Are the vendors paying attention? No, they’re not. That’s all the Linuxes, all the commercial Unixes, and Microsoft. Now, there are exceptions. There are vendors who are starting to learn a bit. There are a few Linux variants that have some copycat – that’s the wrong word for me to use but I’m going to be honest.

Theo, that's a damned lie and you know it. You didn't invent stack randomization and jails.

Re: archives
by netchan on Mon 20th Sep 2004 18:28 UTC

Um, I thought some of those were disabled in the default install.
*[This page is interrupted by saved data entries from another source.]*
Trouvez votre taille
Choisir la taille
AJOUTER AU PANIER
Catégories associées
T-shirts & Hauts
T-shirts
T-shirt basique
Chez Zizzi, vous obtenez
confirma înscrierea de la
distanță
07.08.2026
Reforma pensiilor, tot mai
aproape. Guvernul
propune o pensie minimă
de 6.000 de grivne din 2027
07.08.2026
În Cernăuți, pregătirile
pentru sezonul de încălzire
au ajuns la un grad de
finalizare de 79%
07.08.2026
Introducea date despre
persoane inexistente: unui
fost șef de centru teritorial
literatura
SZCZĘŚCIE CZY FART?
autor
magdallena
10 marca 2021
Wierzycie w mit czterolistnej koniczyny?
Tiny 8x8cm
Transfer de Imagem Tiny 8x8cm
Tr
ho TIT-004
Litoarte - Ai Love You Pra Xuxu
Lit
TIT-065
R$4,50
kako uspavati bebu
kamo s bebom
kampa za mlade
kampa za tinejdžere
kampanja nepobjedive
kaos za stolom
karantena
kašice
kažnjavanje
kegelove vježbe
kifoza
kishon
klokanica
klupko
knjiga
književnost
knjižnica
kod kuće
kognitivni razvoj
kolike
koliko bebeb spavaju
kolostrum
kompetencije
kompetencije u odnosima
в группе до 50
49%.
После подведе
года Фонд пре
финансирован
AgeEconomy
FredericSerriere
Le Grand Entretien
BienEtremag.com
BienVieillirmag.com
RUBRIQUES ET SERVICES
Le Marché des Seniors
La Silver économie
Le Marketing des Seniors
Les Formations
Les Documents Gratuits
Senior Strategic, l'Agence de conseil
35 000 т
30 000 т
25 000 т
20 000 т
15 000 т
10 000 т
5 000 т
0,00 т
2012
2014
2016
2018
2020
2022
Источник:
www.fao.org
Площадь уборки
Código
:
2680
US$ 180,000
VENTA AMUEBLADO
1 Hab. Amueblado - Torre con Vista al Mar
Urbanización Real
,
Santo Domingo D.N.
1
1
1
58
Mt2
Yes, they are. That's why I said 'base OpenBSD' instead of default install. I haven't seen any non-DoS remote exploit against the base system since 3.4, the release in which the i386 stuff were completed.

Default to security
by Lovechild on Tue 21st Sep 2004 00:04 UTC

I truly hope most distros will adopt this thinking, we should default to security and we could strive to make it easy. Like defaulting to always using SSL in evolution to check mails, to default to using SSL for your IM client, to use Propolice, to use PaX or exec-shield. To make it easy to encrypt your mails, because now it takes a lot of work and 99% of users can't figure it out, and the list goes on forever.. e.g. why isn't my harddrive encrypted, and why does the current schemes not take into account that I could be a moron - security is something you learn but the least we could do was give the user a solid foundation... it's to damn hard, so much work, so many guides to read.. it should just work, and it doesn't.

Security these days is important and it's to damn hard to enable it, and there's so much room for improvement it's just not funny. Why don't we consider it a problem?

It boggles my mind to see all this security advisors being posted every day, looking at where the industry was 5 years ago we haven't moved much in the right direction.

Why isn't anyone going over, say the Linux kernel and throwing away old code, there's bound to be lots in there we don't need anymore - it's just begging to be exploited in some way or form.

It's sad really, here we are - more CPU power than what NASA used to send man to the moon, and we can't spare a fraction for that extra bounds check?